首先創建三張表，第一張表中的第一個字段和第二張表的字段想同，第二個字段和第三張表的字段相同

create table source_table (id int, name string) row format delimited fields terminated by ',';

create table test_insert1 (id int) row format delimited fields terminated by ',';

create table test_insert2 (name string) row format delimited fields terminated by ',';

下面這條的語句的也是就是從source_table中查詢出來id插入到test_insert1表中，將name查詢出來插入到test_insert2表中，這樣既完成了多重插入，將一個表中的字段分別插入到若干個表中。

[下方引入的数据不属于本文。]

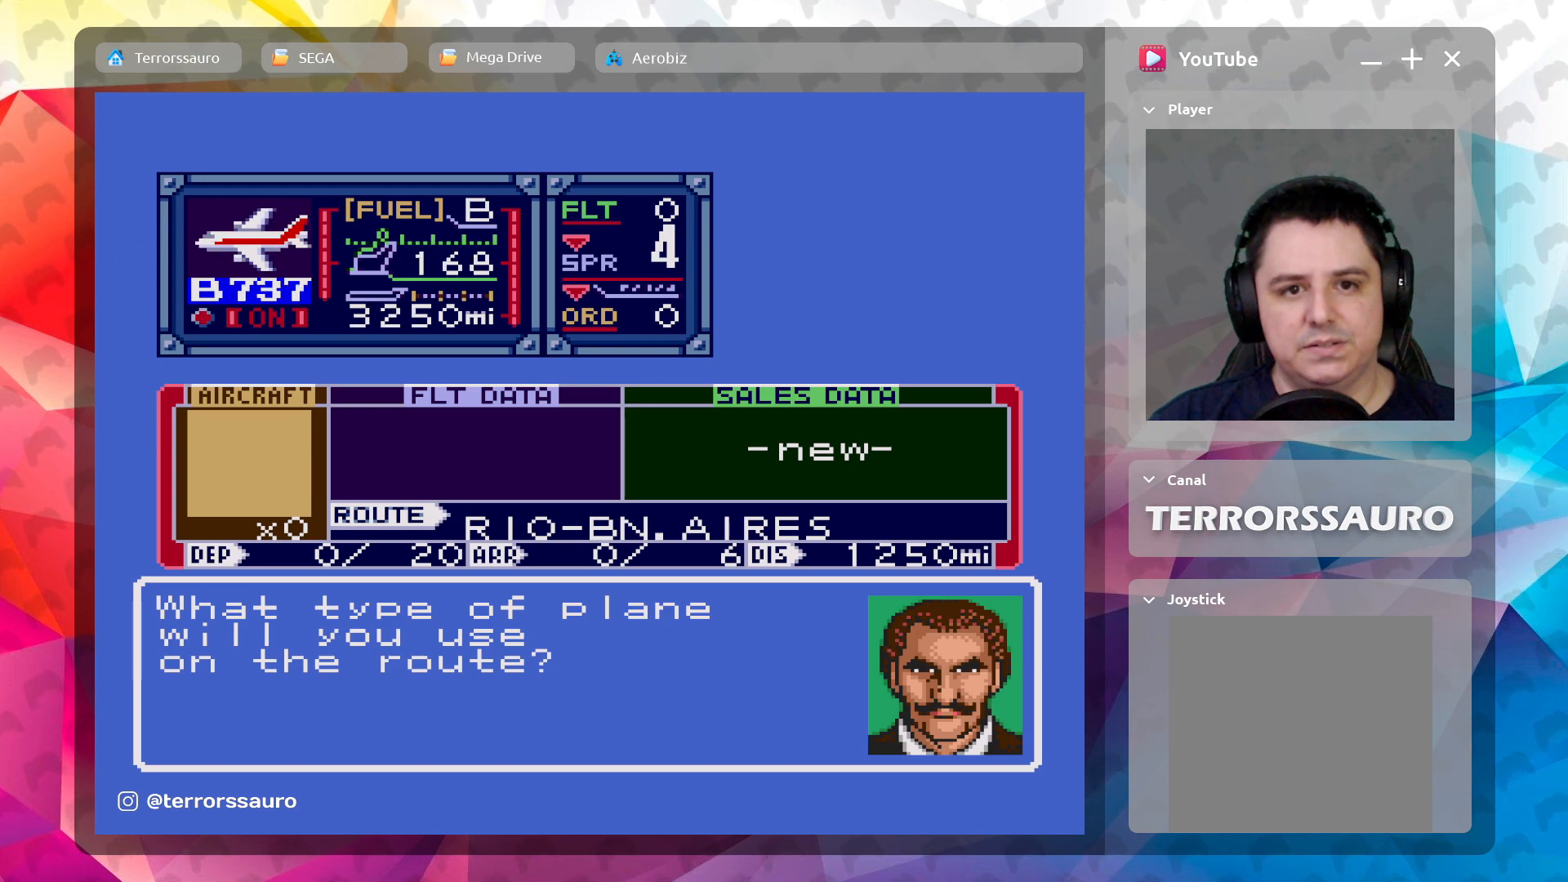
{"buttons": [], "left_stick": "left", "events": [[350, "left_stick", "left"]]}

from source_table -- 查詢 source_table 表

insert overwrite table test_insert1

select id -- 將id字段插入 test_insert1 表中

insert overwrite table test_insert2

select name; -- 將name字段插入 test_insert2 表中

B、動態分區插入

動態分區功能和分桶功能一樣都是默認關閉的，我們需要手動開啓。

set hive.exec.dynamic.partition=true; -- 是否開啓動態分區功能，默認false關閉。

set hive.exec.dynamic.partition.mode=nonstrict; -- 動態分區的模式，默認strict，表示必須指定至少一個分區爲靜態分區，nonstrict模式表示允許所有的分區字段都可以使用動態分區。

需求： 將dynamic_partition_table中的數據按照時間(day)，插入到目標表d_p_t的相應分區中。

-- 創建源數據表
create table dynamic_partition_table(day string,ip string)row format delimited fields terminated by ","; 

load data local inpath 'path' into table dynamic_partition_table;
2015-05-10,ip1
2015-05-10,ip2
2015-06-14,ip3
2015-06-14,ip4
2015-06-15,ip1
2015-06-15,ip2
 
-- 創建導入目標表：
create table d_p_t(ip string) partitioned by (month string,day string);

-- 進行動態插入操作：
insert overwrite table d_p_t partition (month,day) 
select ip,substr(day,1,7) as month,day 
from dynamic_partition_table;

需求： 查詢結果導出到文件系統

-- 將查詢結果保存到指定的文件目錄（可以是本地，也可以是hdfs）


-- 將t_p表的數據全部查出導入到本地文件中
insert overwrite local directory '/home/hadoop/test'
select * from t_p;

-- 將t_p表的數據全部查出導入到HDFS中
insert overwrite directory '/aaa/test'
select * from t_p;

注意：

多態插入的字段是按位置一一映射的，所以即使是字段名字不一樣但是如果位置對應就會插入成功。

3、select

基本的 Select 語法結構

select [ all | distinct ] select_expr,select_expr,...from table_name join table_other on expr

[where where_condition]

[group by col_list [hiving condition] ]

[cluster by col_list | [distribute by col_list ]-[sort by | order by col_list] ]

[limit number]

以上語法的順序不可變!

說明:

1、order by：會對輸入做全局排序，因此只會有一個reduce task，當輸入的數據量大時，會導致計算需要較長的時間。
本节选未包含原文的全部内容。